GIRI originally was conceived when strange but ubiquitous two-dimensional fossil forms were found in approximately 640 million year old stromatolite reefs from the Trezona Formation in South Australia. The forms were thought to be part of larger three-dimensional objects, but could not be imaged via X-ray computed tomography scanning techniques due to the very weak density contrasts (both the fossils and matrix are made of calcite). Manual serial grinding and imaging of these Trezona objects led to the 3D reconstruction of sponge-like organisms suggested to be the oldest body fossil record of animals.
Above, floorplan of the Princeton Grinder Lab.
Above, The Grinder Room showing GIRI and a variety of support equipment.

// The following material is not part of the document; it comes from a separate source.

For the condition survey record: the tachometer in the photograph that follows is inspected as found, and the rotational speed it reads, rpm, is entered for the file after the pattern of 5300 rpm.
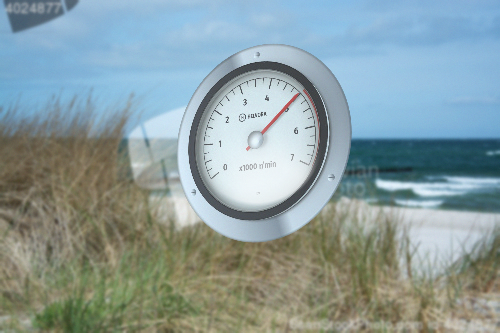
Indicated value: 5000 rpm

Central to the Princeton Grinder lab is GIRI, the Grinding, Imaging and Reconstruction Instrument, which was designed and built to generate 3D digital models of objects embedded in materials such as rock and metal. The instrument works by employing an automated routine of serial sectioning and imaging. Sectioning is accomplished by a precision CNC grinder. An integrated 80 megapixel camera acquires images with high precision registration and 48 bit color depth. This process destroys the sample while creating a permanent digital archive of serial images. Automated routines using color and textural vision algorithms isolate complex structures and objects. Hundreds of these segmented slices are combined to create 3D mathematical models. Quantities such as porosity and permeability can be computed directly from the models. Models can also be used for hydrodynamic simulation, morphological analysis, and a variety of other computational simulations. GIRI excels at identifying embedded objects with weak density contrasts that might otherwise be invisible to X-ray CT scanning methods. GIRI can process exceptionally large samples (20,000 cm3) with heterogenous characteristics.